Editors Note: Rev. Mike Broome wrote a reflection on his trip with the Bridges Philippines team earlier this year for Monday Morning in North Georgia (subscribe at the bottom of this page by clicking Subscribe Now).
By Rev. Mike Broome
“By the grace God has given me, I laid a foundation as an expert builder, and someone else is building on it. But each one should be careful how he builds.” 1 Corinthians 3:10
Jan. 26 to Feb. 4, 2014, the North Georgia Conference sent a diverse and gifted team to the Philippines as part of the North Georgia Conference’s Bridges Initiative. As a team of clergy and laity, we embarked on a great adventure.
During our time in the Philippines, we were mobilized into three separate groups: one team worked in partnership with The Good Samaritan UMC to build a church in the village of Angat; the second team worked alongside the students and staff of Wesleyan University in their community development ministry with impoverished villages; and the third team worked with the Mary Johnston Hospital and KKFI (the UMC social ministry in Manila) for feeding and education programs with the large homeless population of Manila.

▶ [Questions on the material]
1. According to the reflection on the Philippines trip, in which village did one team work with The Good Samaritan UMC to build a church?
2. Translate this sentence from the reflection on the Philippines trip into Spanish: "As a team of clergy and laity, we embarked on a great adventure."

[Source records]
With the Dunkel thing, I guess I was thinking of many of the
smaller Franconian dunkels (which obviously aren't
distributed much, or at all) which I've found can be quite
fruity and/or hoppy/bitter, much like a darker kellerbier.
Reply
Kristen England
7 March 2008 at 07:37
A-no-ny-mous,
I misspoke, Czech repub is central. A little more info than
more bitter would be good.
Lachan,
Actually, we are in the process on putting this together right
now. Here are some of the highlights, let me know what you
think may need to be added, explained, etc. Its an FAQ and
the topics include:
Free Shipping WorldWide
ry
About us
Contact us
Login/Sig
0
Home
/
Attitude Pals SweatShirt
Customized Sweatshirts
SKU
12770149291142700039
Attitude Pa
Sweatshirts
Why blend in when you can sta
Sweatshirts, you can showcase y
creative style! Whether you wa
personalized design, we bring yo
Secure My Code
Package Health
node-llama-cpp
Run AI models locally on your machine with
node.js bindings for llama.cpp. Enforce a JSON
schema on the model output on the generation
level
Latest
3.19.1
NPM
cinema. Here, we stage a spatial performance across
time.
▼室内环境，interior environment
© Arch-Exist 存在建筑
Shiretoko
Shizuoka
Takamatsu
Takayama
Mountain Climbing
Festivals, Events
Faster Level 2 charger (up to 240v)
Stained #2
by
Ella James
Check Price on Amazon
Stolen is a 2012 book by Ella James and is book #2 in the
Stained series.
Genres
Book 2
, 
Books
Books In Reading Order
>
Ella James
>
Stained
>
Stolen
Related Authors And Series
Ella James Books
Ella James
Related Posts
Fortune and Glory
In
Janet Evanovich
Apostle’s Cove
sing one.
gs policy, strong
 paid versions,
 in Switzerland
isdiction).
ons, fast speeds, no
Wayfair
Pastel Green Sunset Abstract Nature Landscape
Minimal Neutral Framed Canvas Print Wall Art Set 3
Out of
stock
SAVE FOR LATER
--
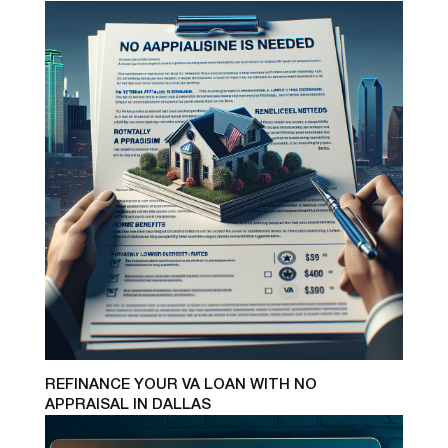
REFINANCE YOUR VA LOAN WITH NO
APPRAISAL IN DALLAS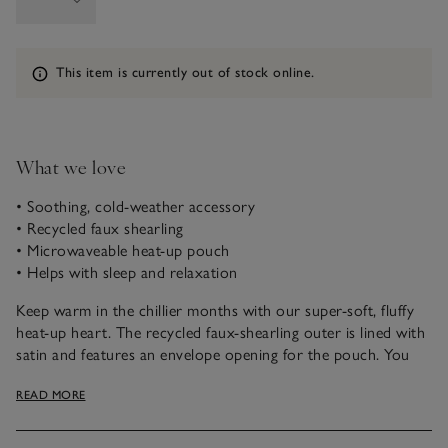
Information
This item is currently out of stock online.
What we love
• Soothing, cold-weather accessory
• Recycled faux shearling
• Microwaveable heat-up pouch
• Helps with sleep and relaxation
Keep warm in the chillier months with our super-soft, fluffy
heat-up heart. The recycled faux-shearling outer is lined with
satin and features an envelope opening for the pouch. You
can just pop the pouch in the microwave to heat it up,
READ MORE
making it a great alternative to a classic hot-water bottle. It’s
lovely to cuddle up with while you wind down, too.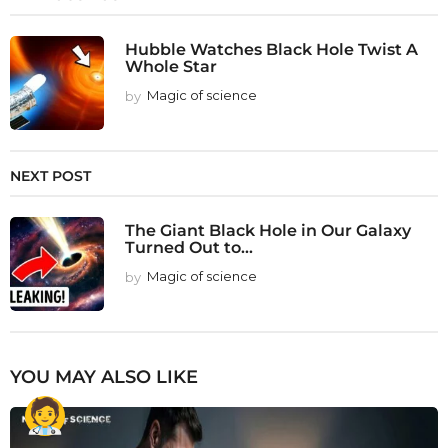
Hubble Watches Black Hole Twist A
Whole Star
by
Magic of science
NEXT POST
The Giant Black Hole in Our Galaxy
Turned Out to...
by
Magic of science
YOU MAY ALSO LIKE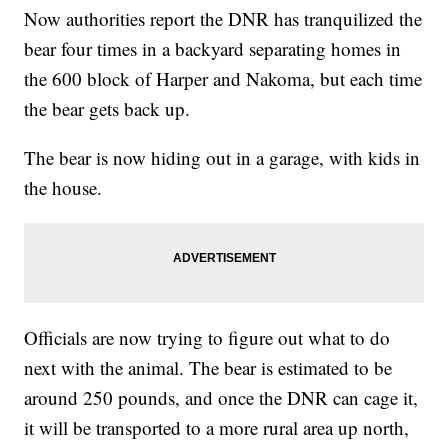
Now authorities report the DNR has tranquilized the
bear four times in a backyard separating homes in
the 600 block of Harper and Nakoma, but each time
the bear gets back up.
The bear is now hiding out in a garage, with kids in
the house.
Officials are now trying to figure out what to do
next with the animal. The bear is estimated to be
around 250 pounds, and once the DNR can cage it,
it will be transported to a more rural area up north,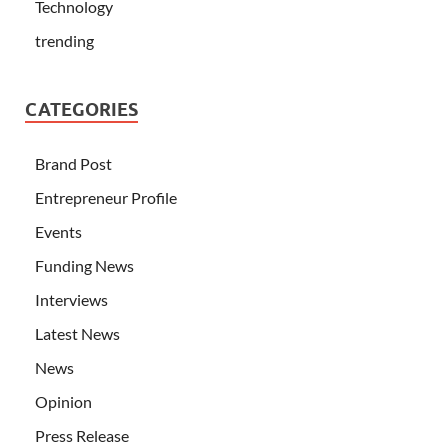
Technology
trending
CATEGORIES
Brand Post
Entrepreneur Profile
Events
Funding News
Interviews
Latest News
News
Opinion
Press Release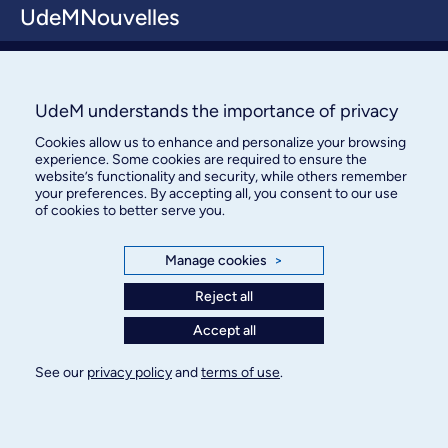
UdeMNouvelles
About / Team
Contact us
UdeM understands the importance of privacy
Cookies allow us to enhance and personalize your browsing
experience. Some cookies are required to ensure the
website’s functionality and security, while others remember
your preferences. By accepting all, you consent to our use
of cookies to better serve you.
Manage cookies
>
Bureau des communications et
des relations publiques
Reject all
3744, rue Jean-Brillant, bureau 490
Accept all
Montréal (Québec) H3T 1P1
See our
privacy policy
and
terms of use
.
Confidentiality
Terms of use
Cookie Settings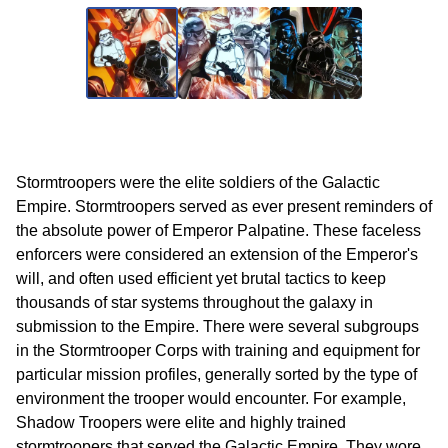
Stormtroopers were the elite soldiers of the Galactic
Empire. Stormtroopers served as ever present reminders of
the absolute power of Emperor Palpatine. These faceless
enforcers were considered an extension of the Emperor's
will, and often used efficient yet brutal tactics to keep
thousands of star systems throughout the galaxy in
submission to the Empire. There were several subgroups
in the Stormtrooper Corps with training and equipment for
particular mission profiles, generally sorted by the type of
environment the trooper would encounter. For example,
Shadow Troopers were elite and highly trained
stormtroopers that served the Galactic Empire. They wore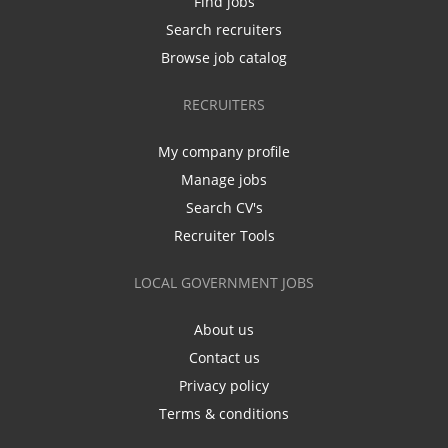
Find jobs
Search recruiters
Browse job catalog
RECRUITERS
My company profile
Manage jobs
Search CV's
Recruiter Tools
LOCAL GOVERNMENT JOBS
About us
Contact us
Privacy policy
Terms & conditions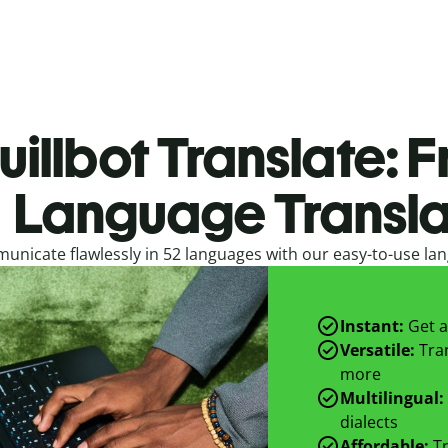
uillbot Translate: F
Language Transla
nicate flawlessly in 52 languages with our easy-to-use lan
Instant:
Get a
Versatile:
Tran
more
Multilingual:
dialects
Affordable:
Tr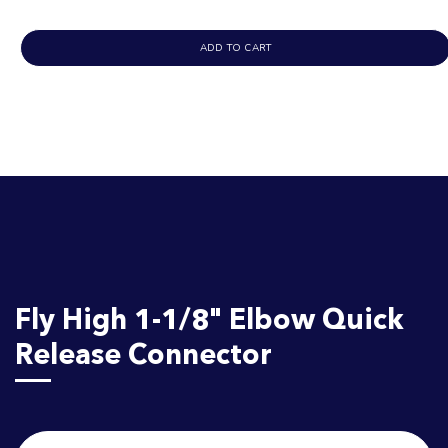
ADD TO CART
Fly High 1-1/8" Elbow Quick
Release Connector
--
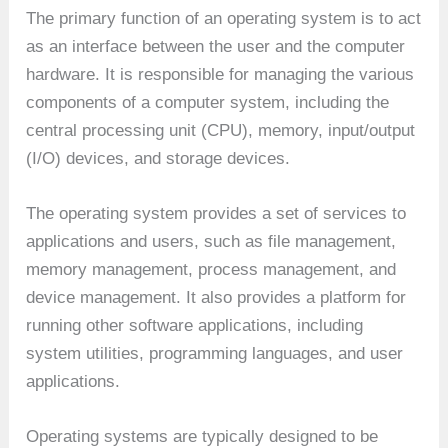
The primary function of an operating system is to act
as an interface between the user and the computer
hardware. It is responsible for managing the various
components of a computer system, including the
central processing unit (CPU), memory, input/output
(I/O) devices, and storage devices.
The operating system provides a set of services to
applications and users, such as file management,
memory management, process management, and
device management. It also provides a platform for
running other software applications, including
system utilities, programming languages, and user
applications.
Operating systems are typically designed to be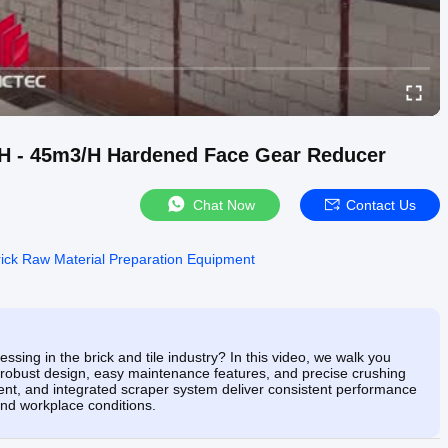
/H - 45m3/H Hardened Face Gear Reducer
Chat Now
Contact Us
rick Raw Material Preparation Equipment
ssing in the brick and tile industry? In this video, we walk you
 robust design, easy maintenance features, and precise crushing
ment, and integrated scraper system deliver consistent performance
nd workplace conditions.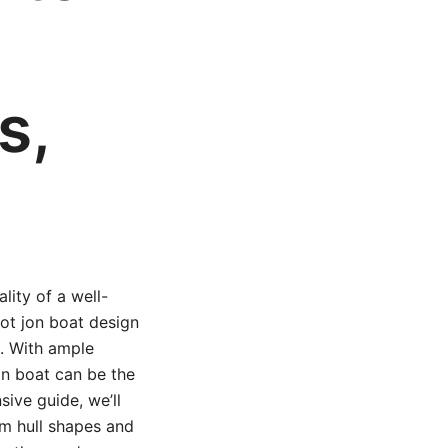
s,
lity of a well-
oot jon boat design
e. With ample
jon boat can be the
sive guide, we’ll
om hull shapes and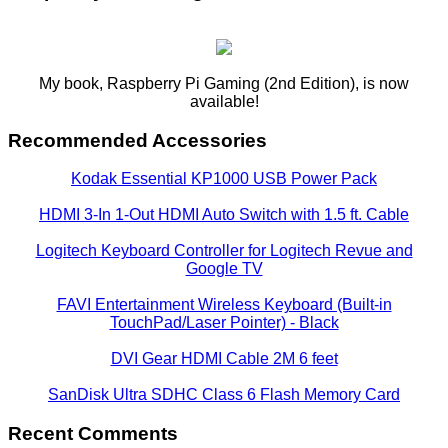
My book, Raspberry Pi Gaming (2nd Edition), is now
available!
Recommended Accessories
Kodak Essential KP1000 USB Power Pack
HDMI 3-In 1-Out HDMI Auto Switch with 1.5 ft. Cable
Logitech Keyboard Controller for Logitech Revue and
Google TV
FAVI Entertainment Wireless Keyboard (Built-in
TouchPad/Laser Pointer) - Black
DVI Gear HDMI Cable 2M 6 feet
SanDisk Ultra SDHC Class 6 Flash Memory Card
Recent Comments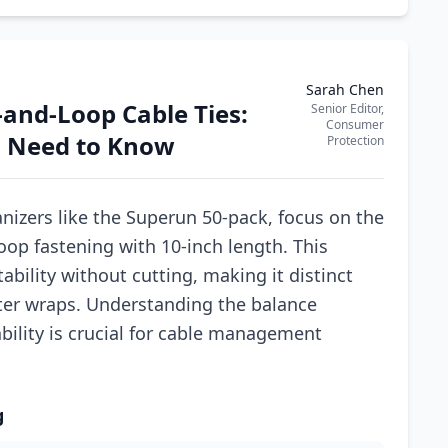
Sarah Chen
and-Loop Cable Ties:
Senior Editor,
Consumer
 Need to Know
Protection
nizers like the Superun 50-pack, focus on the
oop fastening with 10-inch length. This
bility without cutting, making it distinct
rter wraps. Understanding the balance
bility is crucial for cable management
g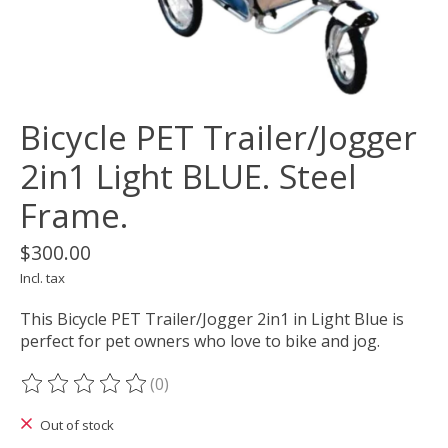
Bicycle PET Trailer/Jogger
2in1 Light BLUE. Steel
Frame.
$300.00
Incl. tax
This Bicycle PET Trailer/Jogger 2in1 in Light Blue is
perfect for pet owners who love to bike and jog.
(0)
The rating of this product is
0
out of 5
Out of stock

▶ [Written answers]
1. Angat

2. Como equipo de clérigos y laicos, emprendimos una gran aventura.